[DATA PROVIDED]

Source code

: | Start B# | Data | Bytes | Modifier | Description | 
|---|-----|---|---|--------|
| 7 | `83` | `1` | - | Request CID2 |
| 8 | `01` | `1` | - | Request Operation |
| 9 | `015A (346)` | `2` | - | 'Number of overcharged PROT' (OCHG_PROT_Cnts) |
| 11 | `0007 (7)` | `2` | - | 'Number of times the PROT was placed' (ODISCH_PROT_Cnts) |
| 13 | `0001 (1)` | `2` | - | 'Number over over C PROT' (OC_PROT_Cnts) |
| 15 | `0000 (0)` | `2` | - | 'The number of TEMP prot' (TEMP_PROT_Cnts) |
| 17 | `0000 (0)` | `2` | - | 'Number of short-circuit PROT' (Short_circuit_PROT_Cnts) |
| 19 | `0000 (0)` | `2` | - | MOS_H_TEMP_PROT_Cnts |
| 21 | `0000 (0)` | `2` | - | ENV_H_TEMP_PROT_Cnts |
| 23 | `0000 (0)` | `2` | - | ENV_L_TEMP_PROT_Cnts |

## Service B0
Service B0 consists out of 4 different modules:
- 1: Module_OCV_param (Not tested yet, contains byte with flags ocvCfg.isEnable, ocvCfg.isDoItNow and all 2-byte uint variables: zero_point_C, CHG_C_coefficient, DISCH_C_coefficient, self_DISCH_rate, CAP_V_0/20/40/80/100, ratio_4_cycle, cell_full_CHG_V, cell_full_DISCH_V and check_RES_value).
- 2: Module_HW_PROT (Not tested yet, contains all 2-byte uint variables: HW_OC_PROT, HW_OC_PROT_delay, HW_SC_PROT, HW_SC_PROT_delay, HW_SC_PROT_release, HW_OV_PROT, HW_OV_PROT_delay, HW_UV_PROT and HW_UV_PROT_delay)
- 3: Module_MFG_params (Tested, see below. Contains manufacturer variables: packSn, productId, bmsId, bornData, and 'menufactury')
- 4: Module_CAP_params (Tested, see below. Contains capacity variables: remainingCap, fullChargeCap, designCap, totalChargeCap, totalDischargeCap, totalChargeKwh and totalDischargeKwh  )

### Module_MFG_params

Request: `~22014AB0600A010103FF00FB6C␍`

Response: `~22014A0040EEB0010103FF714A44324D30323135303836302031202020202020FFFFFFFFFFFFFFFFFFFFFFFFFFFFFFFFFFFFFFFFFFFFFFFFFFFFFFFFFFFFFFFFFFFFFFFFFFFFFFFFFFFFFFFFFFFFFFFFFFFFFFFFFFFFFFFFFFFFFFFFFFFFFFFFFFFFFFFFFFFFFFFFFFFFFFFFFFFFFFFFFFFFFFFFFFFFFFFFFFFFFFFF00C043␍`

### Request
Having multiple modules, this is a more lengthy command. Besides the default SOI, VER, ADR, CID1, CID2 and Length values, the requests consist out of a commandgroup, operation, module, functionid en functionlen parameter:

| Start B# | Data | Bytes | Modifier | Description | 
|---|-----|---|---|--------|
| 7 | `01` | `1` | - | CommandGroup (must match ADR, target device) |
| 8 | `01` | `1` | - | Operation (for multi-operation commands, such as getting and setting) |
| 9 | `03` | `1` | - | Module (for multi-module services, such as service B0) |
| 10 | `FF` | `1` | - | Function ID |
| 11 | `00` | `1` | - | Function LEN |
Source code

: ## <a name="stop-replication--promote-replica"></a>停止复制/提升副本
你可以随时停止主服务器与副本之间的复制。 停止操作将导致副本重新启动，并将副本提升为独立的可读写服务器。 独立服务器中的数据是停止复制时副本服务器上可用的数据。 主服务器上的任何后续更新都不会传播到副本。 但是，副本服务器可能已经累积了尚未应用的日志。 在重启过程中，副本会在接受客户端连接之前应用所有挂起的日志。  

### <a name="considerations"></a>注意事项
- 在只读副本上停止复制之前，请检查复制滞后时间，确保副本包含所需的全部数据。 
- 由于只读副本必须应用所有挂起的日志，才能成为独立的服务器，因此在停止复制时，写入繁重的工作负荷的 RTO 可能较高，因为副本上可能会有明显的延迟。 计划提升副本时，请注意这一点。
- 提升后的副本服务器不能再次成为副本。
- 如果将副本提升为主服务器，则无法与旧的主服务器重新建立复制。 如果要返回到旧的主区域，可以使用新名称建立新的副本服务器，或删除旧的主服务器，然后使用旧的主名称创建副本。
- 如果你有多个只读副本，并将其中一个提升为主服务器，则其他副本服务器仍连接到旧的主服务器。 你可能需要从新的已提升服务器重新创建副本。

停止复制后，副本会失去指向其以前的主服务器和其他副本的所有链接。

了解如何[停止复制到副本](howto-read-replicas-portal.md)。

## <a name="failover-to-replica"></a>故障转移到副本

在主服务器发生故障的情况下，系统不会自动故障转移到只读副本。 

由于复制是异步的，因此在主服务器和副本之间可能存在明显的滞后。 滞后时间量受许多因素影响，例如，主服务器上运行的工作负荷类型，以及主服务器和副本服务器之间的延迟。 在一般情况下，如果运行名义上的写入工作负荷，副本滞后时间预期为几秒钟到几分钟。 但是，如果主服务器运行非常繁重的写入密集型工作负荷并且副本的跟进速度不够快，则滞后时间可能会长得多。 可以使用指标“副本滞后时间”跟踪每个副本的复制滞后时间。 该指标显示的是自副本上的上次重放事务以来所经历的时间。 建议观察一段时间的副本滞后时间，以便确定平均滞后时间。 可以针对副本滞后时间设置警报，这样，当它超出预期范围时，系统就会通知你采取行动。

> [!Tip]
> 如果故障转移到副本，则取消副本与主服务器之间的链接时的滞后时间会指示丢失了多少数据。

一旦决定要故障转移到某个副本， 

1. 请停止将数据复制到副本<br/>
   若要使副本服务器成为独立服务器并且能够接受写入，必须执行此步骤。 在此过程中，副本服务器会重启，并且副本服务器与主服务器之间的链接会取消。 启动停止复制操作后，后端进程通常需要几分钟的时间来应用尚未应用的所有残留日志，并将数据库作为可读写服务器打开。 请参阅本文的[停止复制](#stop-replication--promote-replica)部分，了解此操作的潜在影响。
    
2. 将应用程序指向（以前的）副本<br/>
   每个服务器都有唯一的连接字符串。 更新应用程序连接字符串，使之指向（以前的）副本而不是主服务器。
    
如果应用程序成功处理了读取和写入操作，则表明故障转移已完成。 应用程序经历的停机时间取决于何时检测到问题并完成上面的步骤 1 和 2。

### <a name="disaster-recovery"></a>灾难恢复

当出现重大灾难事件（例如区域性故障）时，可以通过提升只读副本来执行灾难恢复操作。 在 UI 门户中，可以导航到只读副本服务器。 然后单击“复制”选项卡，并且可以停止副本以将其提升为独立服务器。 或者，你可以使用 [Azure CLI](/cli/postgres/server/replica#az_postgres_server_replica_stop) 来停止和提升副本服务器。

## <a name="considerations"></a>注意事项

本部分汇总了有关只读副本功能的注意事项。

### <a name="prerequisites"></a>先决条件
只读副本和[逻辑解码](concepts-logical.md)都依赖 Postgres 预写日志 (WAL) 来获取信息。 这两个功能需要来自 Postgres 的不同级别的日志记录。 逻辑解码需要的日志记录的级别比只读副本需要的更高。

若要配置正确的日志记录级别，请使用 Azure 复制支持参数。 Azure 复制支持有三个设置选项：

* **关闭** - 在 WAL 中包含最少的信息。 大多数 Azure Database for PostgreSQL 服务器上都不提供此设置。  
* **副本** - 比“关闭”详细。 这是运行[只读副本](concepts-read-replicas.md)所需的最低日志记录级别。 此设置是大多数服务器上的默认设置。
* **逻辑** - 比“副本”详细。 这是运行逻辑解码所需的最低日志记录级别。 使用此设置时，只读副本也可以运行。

[/DATA PROVIDED]

WORK TO BE COMPLETED.
An exact copy of the lines above between the line holding "Request Operation |" and the line holding "PROT' (Short_circuit_PROT_Cnts) |", inclusive, is the whole answer.

RESULT BELOW.
| 8 | `01` | `1` | - | Request Operation |
| 9 | `015A (346)` | `2` | - | 'Number of overcharged PROT' (OCHG_PROT_Cnts) |
| 11 | `0007 (7)` | `2` | - | 'Number of times the PROT was placed' (ODISCH_PROT_Cnts) |
| 13 | `0001 (1)` | `2` | - | 'Number over over C PROT' (OC_PROT_Cnts) |
| 15 | `0000 (0)` | `2` | - | 'The number of TEMP prot' (TEMP_PROT_Cnts) |
| 17 | `0000 (0)` | `2` | - | 'Number of short-circuit PROT' (Short_circuit_PROT_Cnts) |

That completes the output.